Mayor Pro Tem Kathie Tovo asked Spillar whether the department would consider giving permits to Bird and LimeBike in light of their gatecrashing.
“That’s a discussion I think we’ll need to have with you,” Spillar replied before adding, “I would think that any company that wanted to participate in terms of acquiring permits would need to pay any costs that have been incurred by the city prior to this.”
Tovo also mentioned an email from a constituent who complained of the electric scooters on the trail around Lady Bird Lake. Spillar conceded that park rules ban motorized vehicles from the trail, but that the novelty of the dockless services will induce “a learning curve for everybody.”
The committee took no action on Tuesday on the proposed recommendations. Council is scheduled to vote at its April 26 meeting on revisions to the city code that would establish a permitting process to allow the free-floating vehicles to be stored on public right of way.
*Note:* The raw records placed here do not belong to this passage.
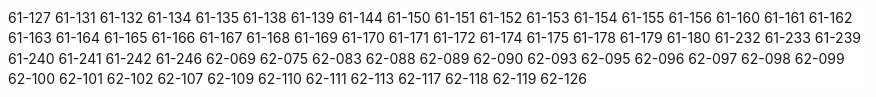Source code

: 61-127
61-131
61-132
61-134
61-135
61-138
61-139
61-144
61-150
61-151
61-152
61-153
61-154
61-155
61-156
61-160
61-161
61-162
61-163
61-164
61-165
61-166
61-167
61-168
61-169
61-170
61-171
61-172
61-174
61-175
61-178
61-179
61-180
61-232
61-233
61-239
61-240
61-241
61-242
61-246
62-069
62-075
62-083
62-088
62-089
62-090
62-093
62-095
62-096
62-097
62-098
62-099
62-100
62-101
62-102
62-107
62-109
62-110
62-111
62-113
62-117
62-118
62-119
62-126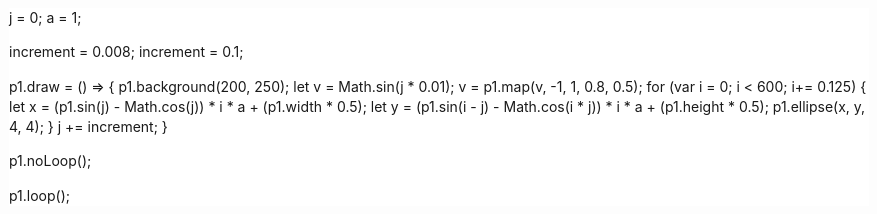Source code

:j = 0;
a = 1;

increment = 0.008;
increment = 0.1;

p1.draw = () => {
  p1.background(200, 250);
  let v = Math.sin(j * 0.01);
  v = p1.map(v, -1, 1, 0.8, 0.5);
  for (var i = 0; i < 600; i+= 0.125) {
  let x = (p1.sin(j) - Math.cos(j)) * i * a + (p1.width * 0.5);
    let y = (p1.sin(i - j) - Math.cos(i * j)) * i * a + (p1.height * 0.5);
  p1.ellipse(x, y, 4, 4);
  }
  j += increment;
}

p1.noLoop();

p1.loop();
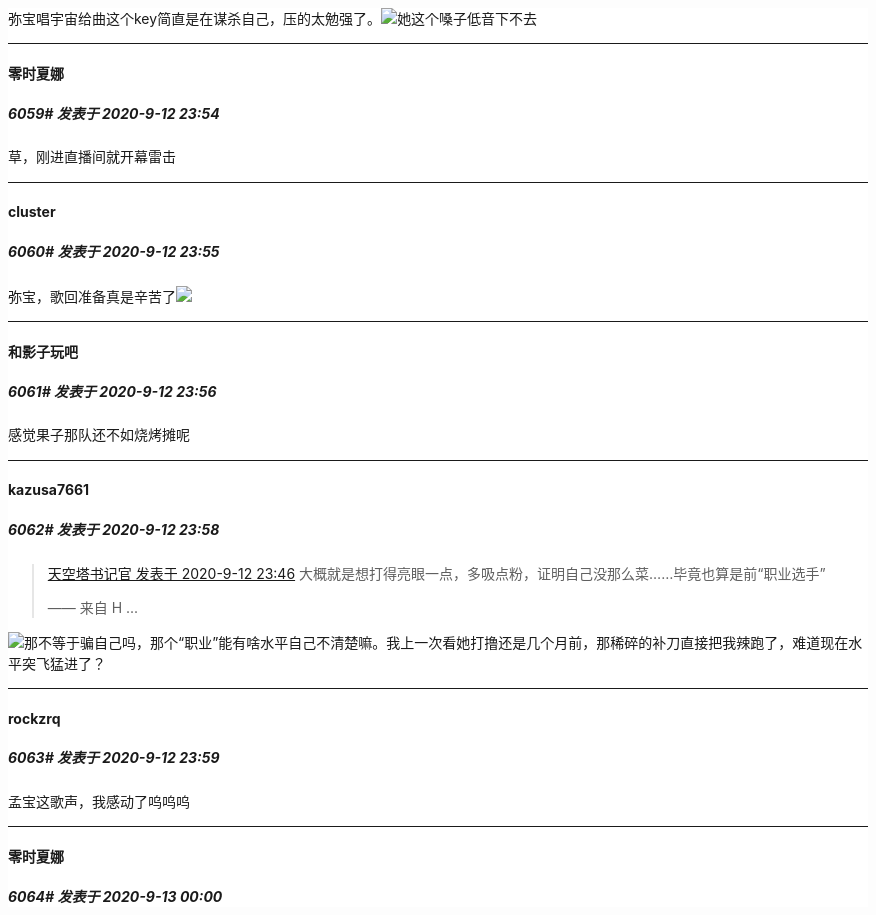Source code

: 
弥宝唱宇宙给曲这个key简直是在谋杀自己，压的太勉强了。<img src="https://static.saraba1st.com/image/smiley/face2017/067.png" referrerpolicy="no-referrer">她这个嗓子低音下不去


*****

####  零时夏娜  
##### 6059#       发表于 2020-9-12 23:54


草，刚进直播间就开幕雷击


*****

####  cluster  
##### 6060#       发表于 2020-9-12 23:55


弥宝，歌回准备真是辛苦了<img src="https://static.saraba1st.com/image/smiley/face2017/066.png" referrerpolicy="no-referrer">


*****

####  和影子玩吧  
##### 6061#       发表于 2020-9-12 23:56


感觉果子那队还不如烧烤摊呢


*****

####  kazusa7661  
##### 6062#       发表于 2020-9-12 23:58


<blockquote><a href="httphttps://bbs.saraba1st.com/2b/forum.php?mod=redirect&amp;goto=findpost&amp;pid=48718560&amp;ptid=1956416" target="_blank">天空塔书记官 发表于 2020-9-12 23:46</a>
大概就是想打得亮眼一点，多吸点粉，证明自己没那么菜……毕竟也算是前“职业选手”

—— 来自 H ...</blockquote>
<img src="https://static.saraba1st.com/image/smiley/face2017/067.png" referrerpolicy="no-referrer">那不等于骗自己吗，那个“职业”能有啥水平自己不清楚嘛。我上一次看她打撸还是几个月前，那稀碎的补刀直接把我辣跑了，难道现在水平突飞猛进了？


*****

####  rockzrq  
##### 6063#       发表于 2020-9-12 23:59


孟宝这歌声，我感动了呜呜呜


*****

####  零时夏娜  
##### 6064#       发表于 2020-9-13 00:00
Barring any changes to the recommended program, the permitting process would begin on May 1 for a six-month term for qualified companies that pay $30 per vehicle. Each company would be capped at 500 vehicles with a defined core of Central Austin bounded by MoPac Expressway, Oltorf Street, Chicon Street, and Martin Luther King Jr. Boulevard. Companies could increase their overall fleet numbers if they draw up plans to ensure those extra vehicles serve areas outside the central city.
This story has been updated to include Mayor Pro Tem Kathie Tovo’s full name at first reference.